I have to be so careful. If I don’t handle this situation in the right way, he’s going to lose his fucking mind. It won’t matter that I’m already laid up in bed, unable to even sit up. He’ll lay into me again, and this time I won’t be losing my baby. I’ll be losing my own life, for all that it’s worth.
 

“I’m sorry, Daddy. I didn’t mean to hurt you.”

“Well you have, Coralie. You’ve broken my damn heart. I can see it within myself to forgive you, though. It’s important for us to strengthen our relationship and move forward, don’t you think?”

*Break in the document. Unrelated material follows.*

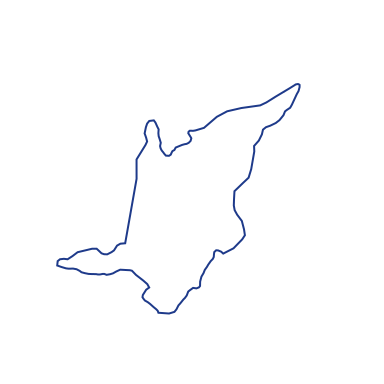 the district of Nana-Bakassa, Ouham, Central African Republic, rotated 231°
{"feature_id": "33826404B64832249251388", "entity_name": "Nana-Bakassa", "entity_type": "district", "adm_level": 2, "iso_a3": "CAF", "parent_name": "Central African Republic", "parent_adm1": "Ouham", "projection": "robinson", "projection_center": [17.392, 6.939], "detail": "fine", "context": "isolated", "style": "outline", "palette": "blue", "viewbox_px": 384, "rotation_deg": 231, "n_neighbors": 0, "source": "geoboundaries", "source_scale": "gbopen_adm2", "svg_char_len": 2200}
<svg xmlns="http://www.w3.org/2000/svg" viewBox="0 0 384 384"><g transform="rotate(231 192 192)"><path d="M119.3,89.9L112.0,97.7L109.9,102.9L110.6,106.1L112.4,110.1L112.8,112.7L113.9,117.7L114.1,119.8L114.9,122.8L117.0,126.4L117.0,128.5L116.8,132.5L114.3,134.8L113.5,137.4L113.9,139.1L117.2,141.9L118.4,143.5L120.3,146.1L121.7,149.9L123.4,152.9L124.4,156.5L125.3,158.8L126.5,163.0L126.9,166.1L127.8,168.0L130.0,170.1L131.3,171.5L131.5,174.1L130.2,175.5L127.3,177.1L124.5,177.5L122.1,188.8L123.6,201.2L125.1,205.9L130.2,208.9L138.1,212.5L145.9,212.8L151.0,213.7L155.2,216.0L159.7,219.9L165.9,225.5L166.9,236.9L167.5,245.0L172.5,252.4L184.3,265.9L188.7,269.2L189.9,276.3L192.8,282.6L195.8,286.4L195.8,290.3L194.3,294.5L192.9,300.5L192.8,305.2L194.1,311.4L196.1,315.0L196.1,317.1L195.7,321.3L197.0,324.6L202.1,335.0L203.4,338.3L205.8,341.6L207.5,343.0L208.7,342.7L209.5,341.9L210.4,340.1L210.4,339.4L211.2,333.0L213.5,316.8L214.8,306.1L216.4,299.5L226.2,283.2L232.6,270.1L234.8,258.6L234.3,241.7L237.7,233.4L238.9,231.3L239.7,230.4L241.0,228.8L241.0,227.3L240.0,226.1L238.4,225.9L235.2,225.5L234.2,225.3L232.6,223.1L232.3,220.4L232.8,218.1L233.8,216.3L234.8,214.0L236.0,210.0L236.8,207.3L235.7,204.7L236.1,202.6L235.5,201.1L234.4,199.0L234.6,196.9L236.7,194.6L238.9,194.5L240.9,194.6L243.4,194.6L245.7,195.1L247.8,196.1L249.9,198.7L253.8,200.3L256.3,201.2L258.9,202.9L261.7,205.5L264.5,206.1L269.0,207.3L271.7,207.4L274.1,203.5L273.4,200.2L271.4,197.0L267.3,192.0L266.3,191.7L263.0,190.5L259.5,188.9L257.8,185.4L252.2,169.4L237.1,157.2L194.2,107.8L196.9,103.8L197.5,100.0L195.7,94.6L195.9,91.6L196.9,86.9L199.0,84.5L201.3,83.1L205.2,82.6L207.9,82.2L210.8,78.6L217.2,65.2L217.4,58.7L218.0,53.0L220.7,50.4L222.8,47.1L222.8,44.1L219.7,41.0L215.8,43.4L212.0,46.0L210.0,47.9L207.3,51.4L204.6,53.7L201.3,55.1L199.2,55.6L196.3,57.7L193.4,60.1L191.1,62.7L188.6,65.7L187.0,67.1L185.7,68.8L184.5,71.1L183.5,72.3L181.4,73.5L179.7,76.5L178.5,79.4L177.9,83.1L176.8,87.3L170.2,94.6L168.6,95.8L162.8,96.3L153.8,98.4L148.5,99.3L144.7,98.6L144.9,94.9L142.9,89.0L141.4,87.3L139.4,87.1L137.3,87.1L134.2,88.3L131.3,89.0L126.9,89.7L123.4,90.4L121.3,90.6L119.3,89.9Z" fill="none" stroke="#1e3a8a" stroke-width="2"/></g></svg>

“Of course. That’s really important.”

“Good. Then let’s make it happen. You tell me who it was that did this to you, and we’ll move on.”

“What?” I barely choke the word out. He wants to know, so he can go and murder them in their beds, no doubt.

“Neither of us can move on until the person who mislead you can be punished, Coralie. I won’t be able to forgive you until you’ve confessed every single sin you’ve committed. I need to know what he did to you, where he touched you,
how
he touched you. Every last detail. You have to tell me, and then I’ll make everything all right.” He sounds incredulous, like this should be obvious to me. Like it makes perfect sense that he would need me to go through this with him.

“I don’t think I can, Daddy,” I say softly.
 

“Why not?” Anger creeps into the edges of his tone. He narrows his eyes at me, leaning forward so I can see that he has a burst bloody capillary in his right eye. Must have been from when he was screaming at me so hard.
 

I have to tread lightly. God, I have to measure and weigh every single word that comes out of my mouth. I scramble, trying to think of some way to make this situation okay. I’m not telling him about Callan. No way. For close to two years now, we’ve been so careful. I haven’t mentioned his name. I haven’t looked sideways at him. I’ve done nothing to draw attention to him, to even give my father the impression that I know he exists. I’m not going to volunteer the information freely now, that’s for sure. I’d rather take another beating myself.